Swiss Cheese Salad
Dice ½ pound of cheese into ½-inch cubes. Slice one onion very thin. Mix well in a soup plate. Dash with German mustard, olive oil, wine vinegar, Worcestershire sauce. Salt lightly and grind in plenty of black pepper. Then stir, preferably with a wooden spoon so you won't mash the cheese, until every hole is drenched with the dressing.

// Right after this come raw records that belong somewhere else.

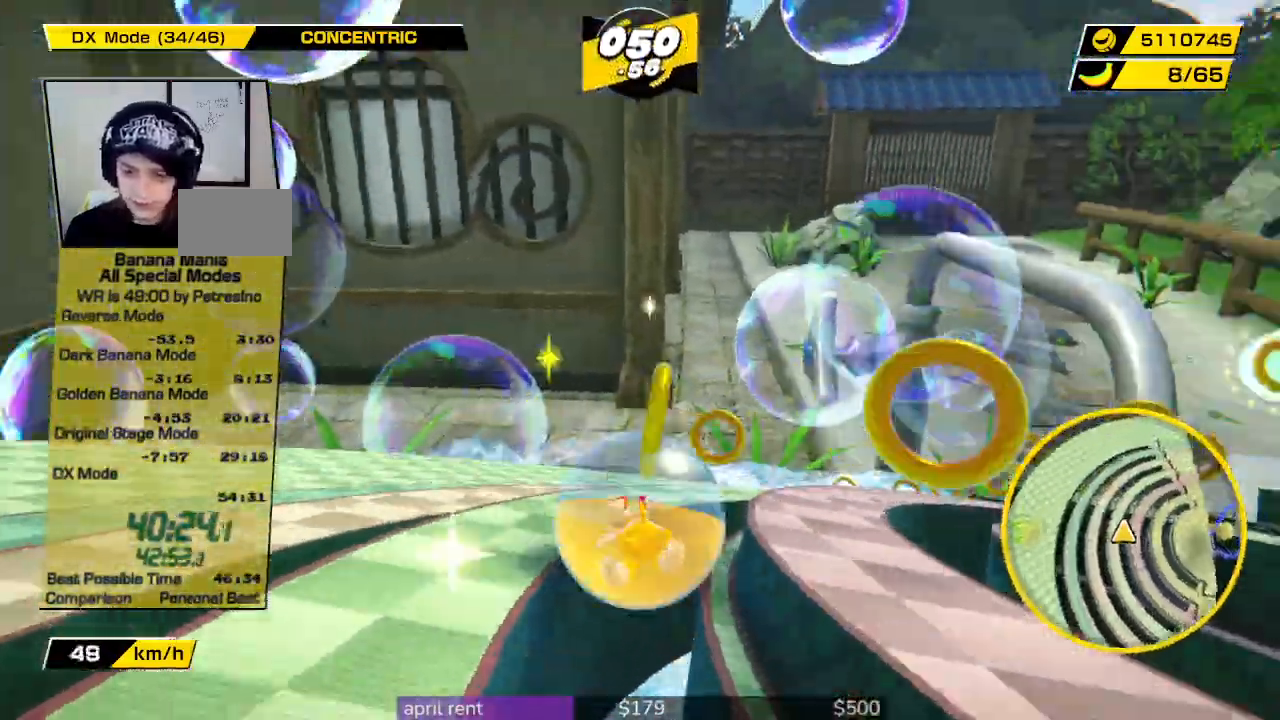
{"buttons": [], "left_stick": "down-right", "right_stick": "center", "button_events": []}
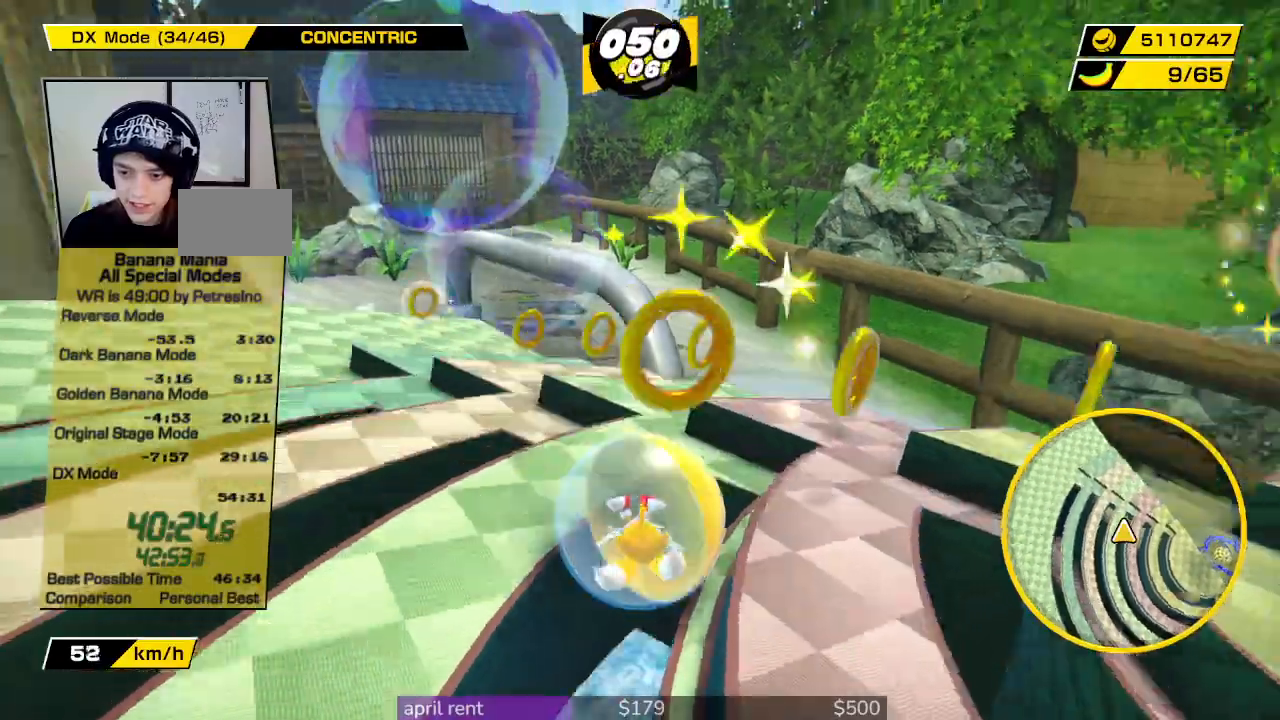
{"buttons": [], "left_stick": "down-right", "right_stick": "center", "button_events": []}
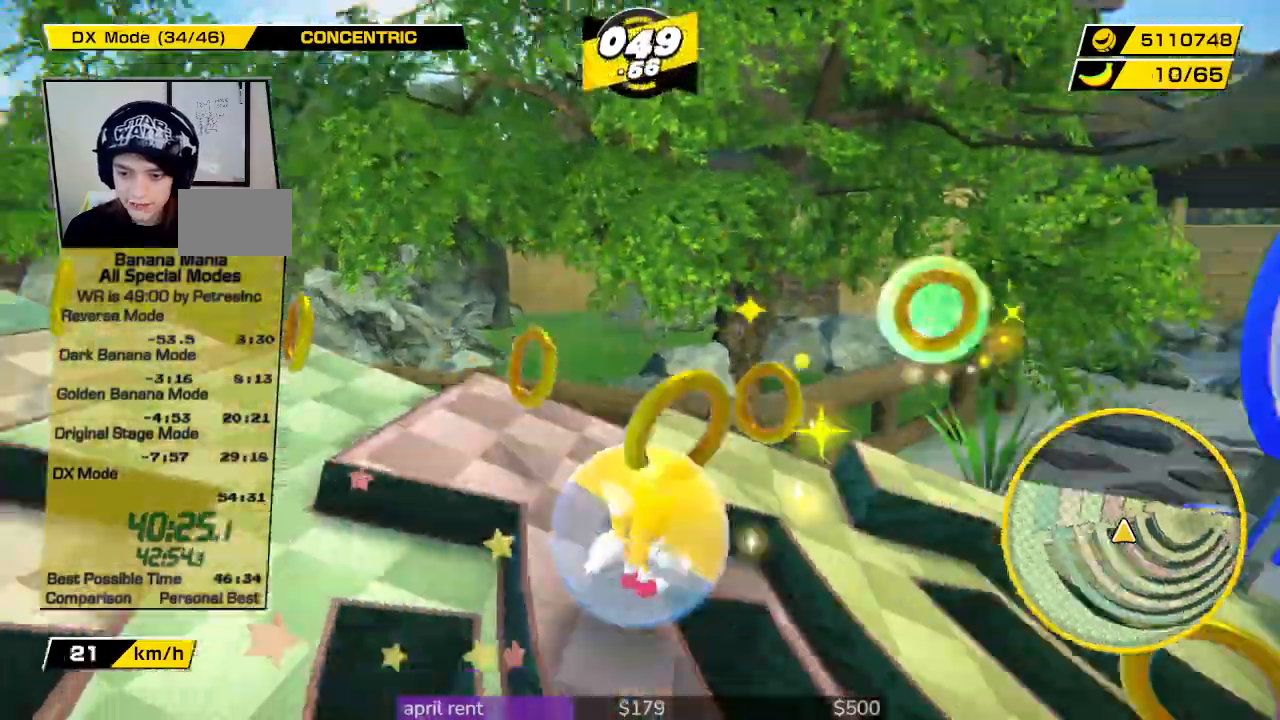
{"buttons": [], "left_stick": "up-right", "right_stick": "center", "button_events": []}
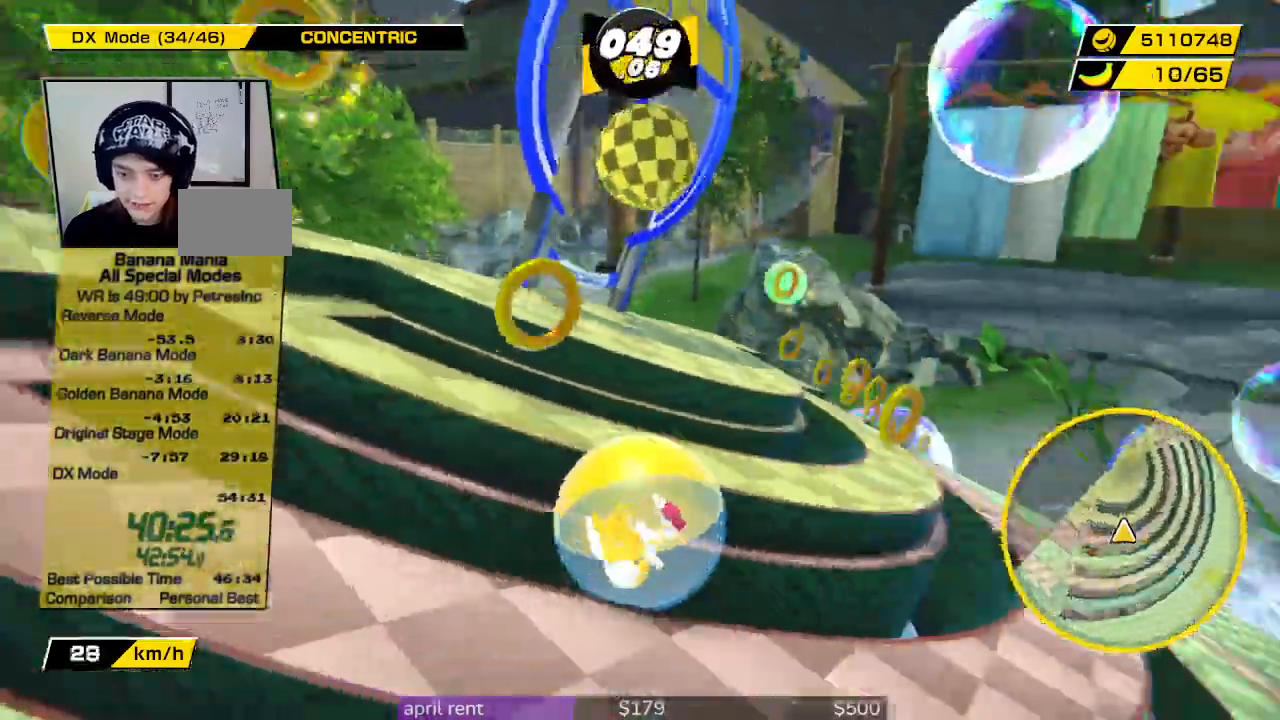
{"buttons": [], "left_stick": "up-left", "right_stick": "center", "button_events": []}
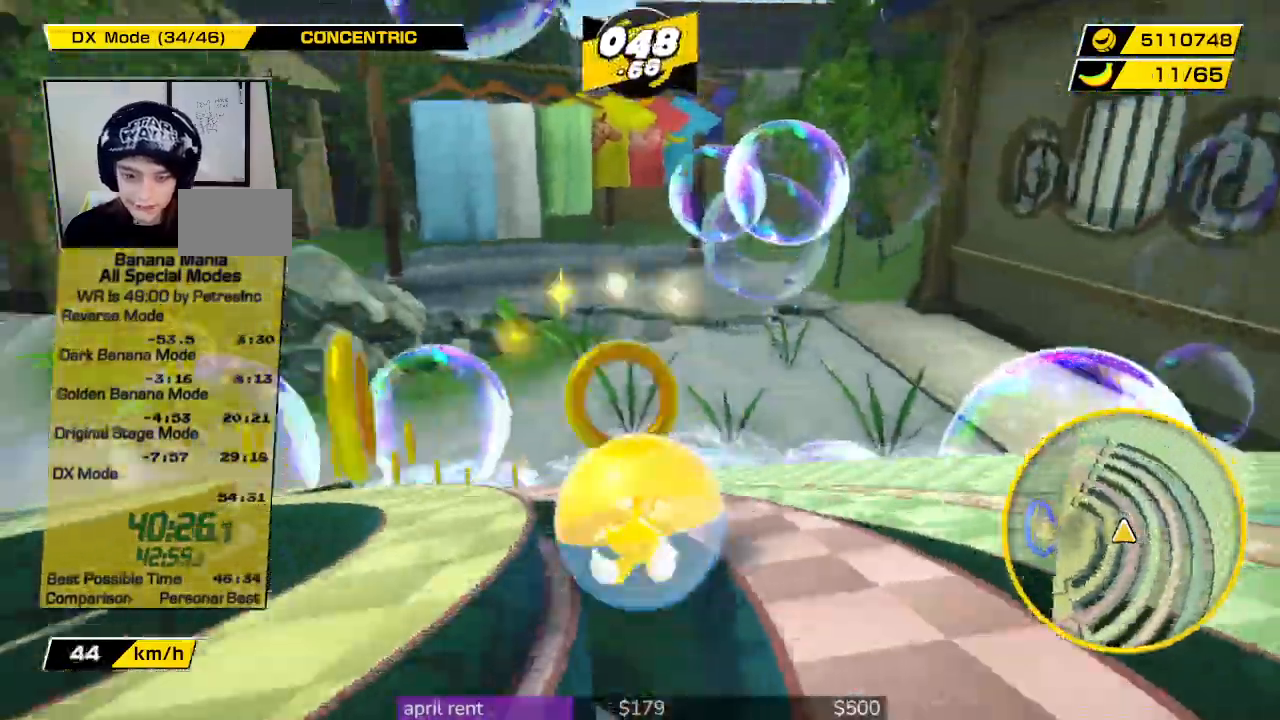
{"buttons": [], "left_stick": "down-left", "right_stick": "center", "button_events": []}
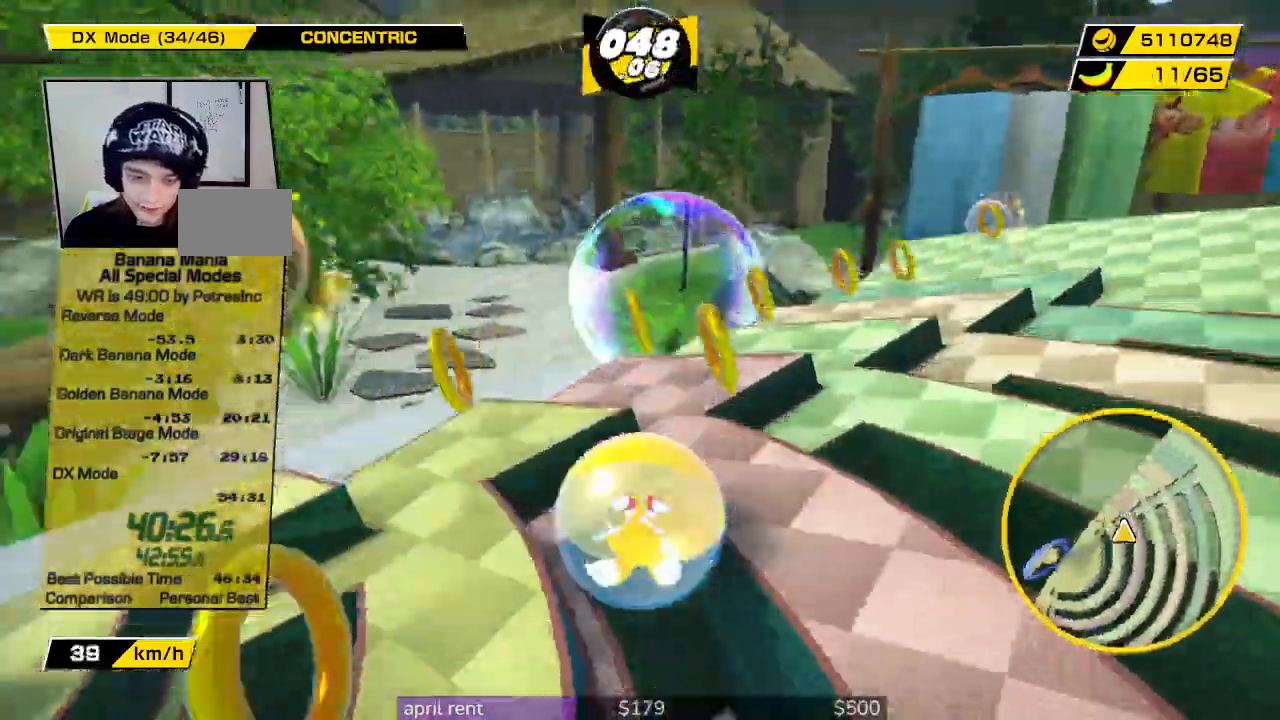
{"buttons": [], "left_stick": "down-left", "right_stick": "center", "button_events": []}
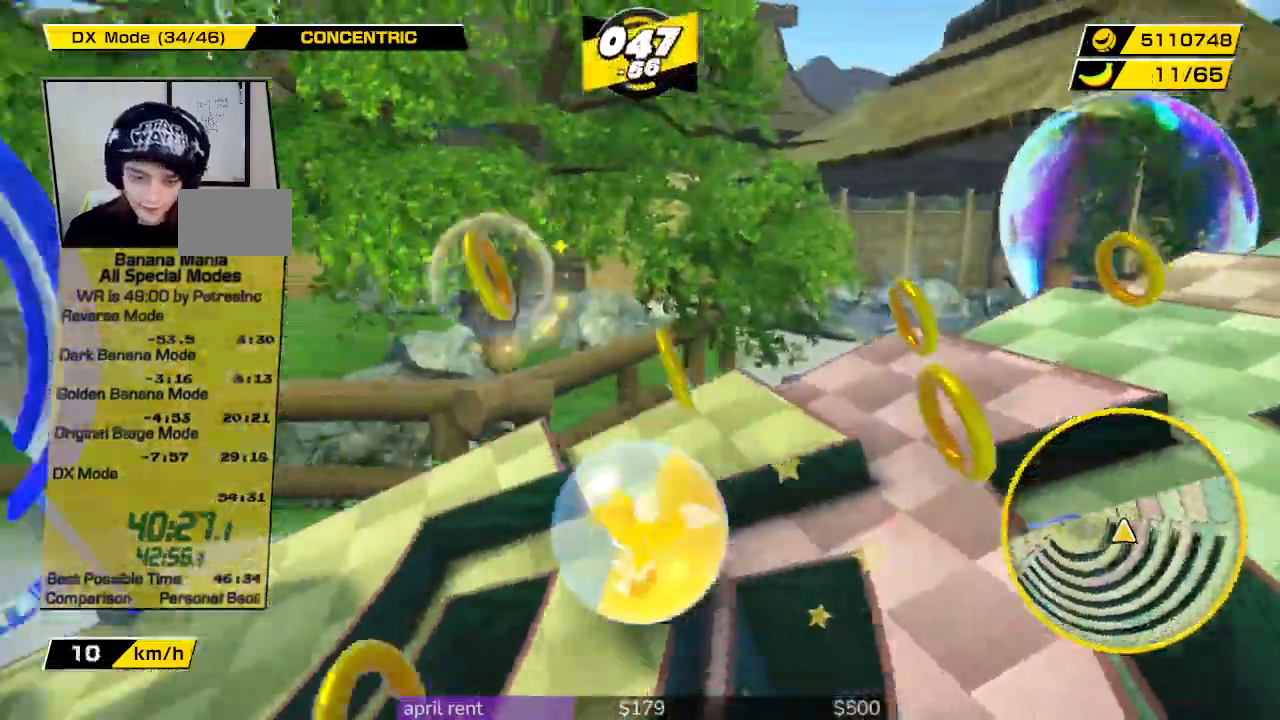
{"buttons": [], "left_stick": "up", "right_stick": "center", "button_events": []}
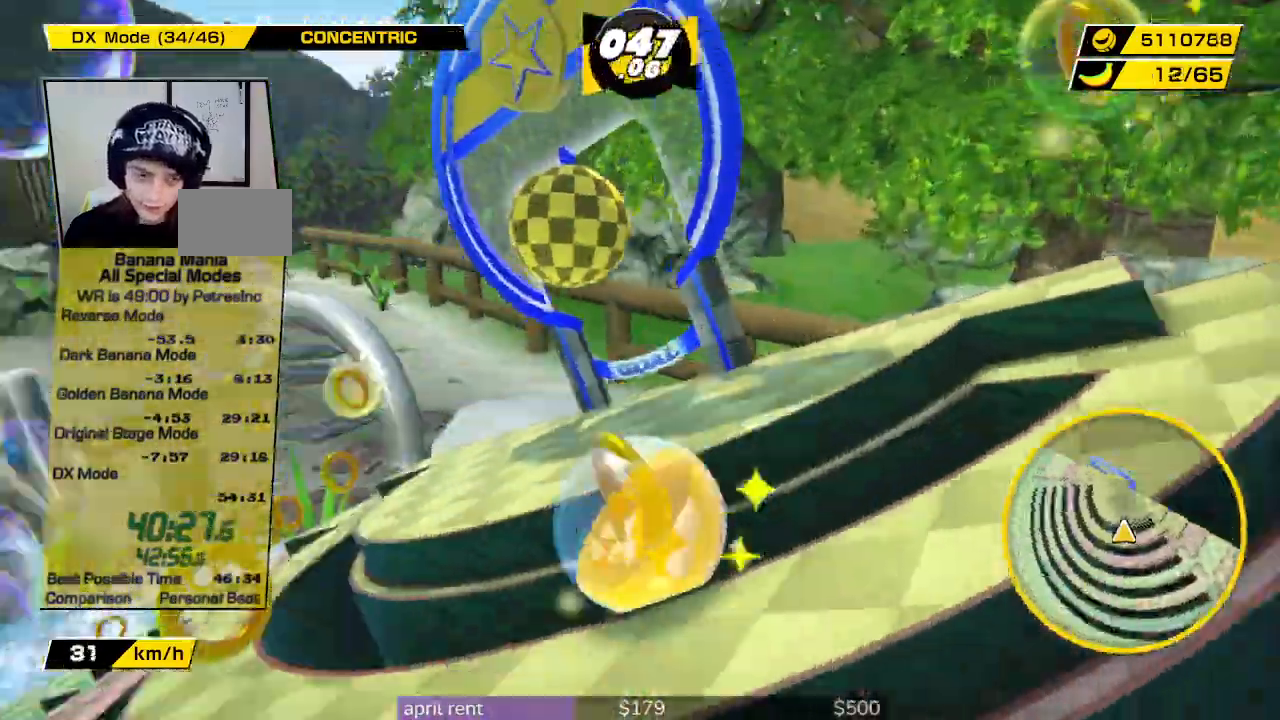
{"buttons": [], "left_stick": "up-right", "right_stick": "center", "button_events": []}
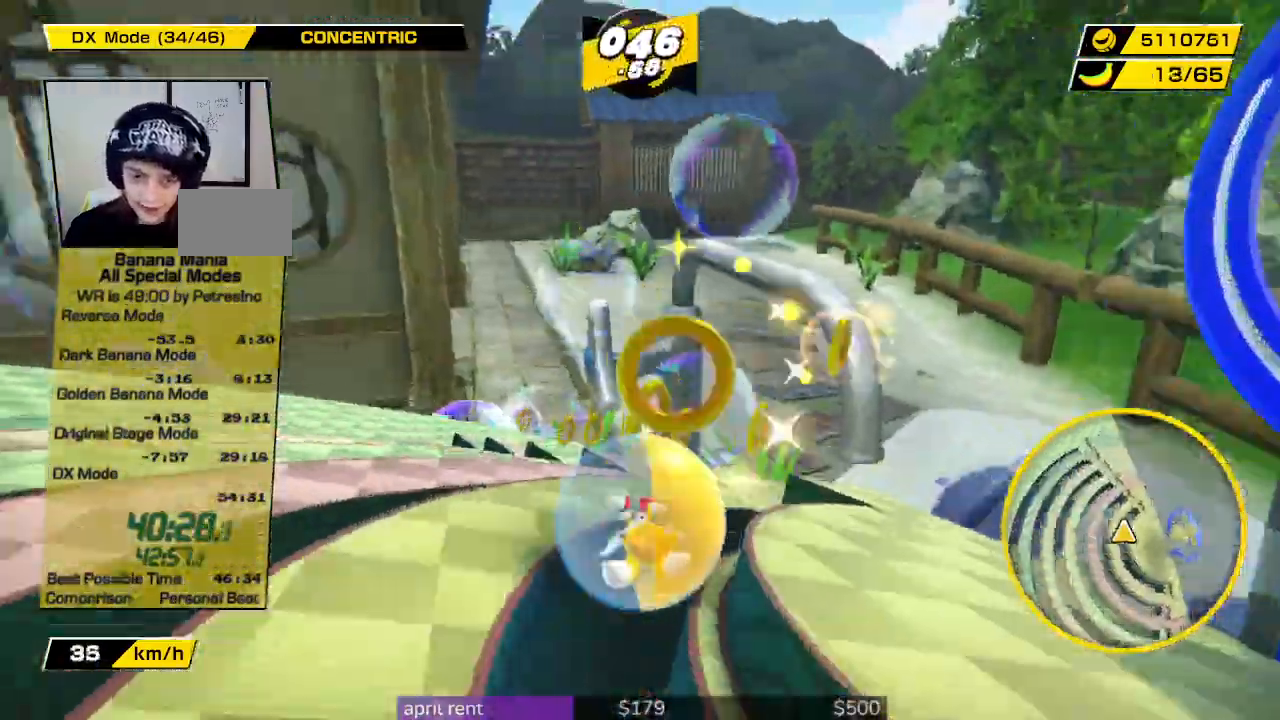
{"buttons": [], "left_stick": "down-right", "right_stick": "center", "button_events": []}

Rosie's Swiss Breakfast Cheese Salad
Often Emmentaler is cubed in a salad for breakfast, relished specially by males on the morning after. We quote the original recipe brought over by Rosie from the Swiss Tyrol to thrill the writers' and artists' colony of Ridgefield, New Jersey, in her brother Emil's White House Inn:
First Rosie cut a thick slice of prime imported Emmentaler into half-inch cubes. Then she mixed imported French olive oil, German mustard and Swiss white wine vinegar with salt and freshly ground pepper in a deep soup plate, sprinkled on a few drops of pepper sauce scattered in the chunks of Schweizer and stirred the cubes with a light hand, using a wooden fork and spoon to prevent bruising.
The salad was ready to eat only when each and every tiny, shiny cell of the Swiss from the homeland had been washed, oiled and polished with the soothing mixture.
"Drink down the juice, too, when you have finished mine Breakfast Cheese Salad," Rosie advised the customers. "It is the best cure in the world for the worst hangover."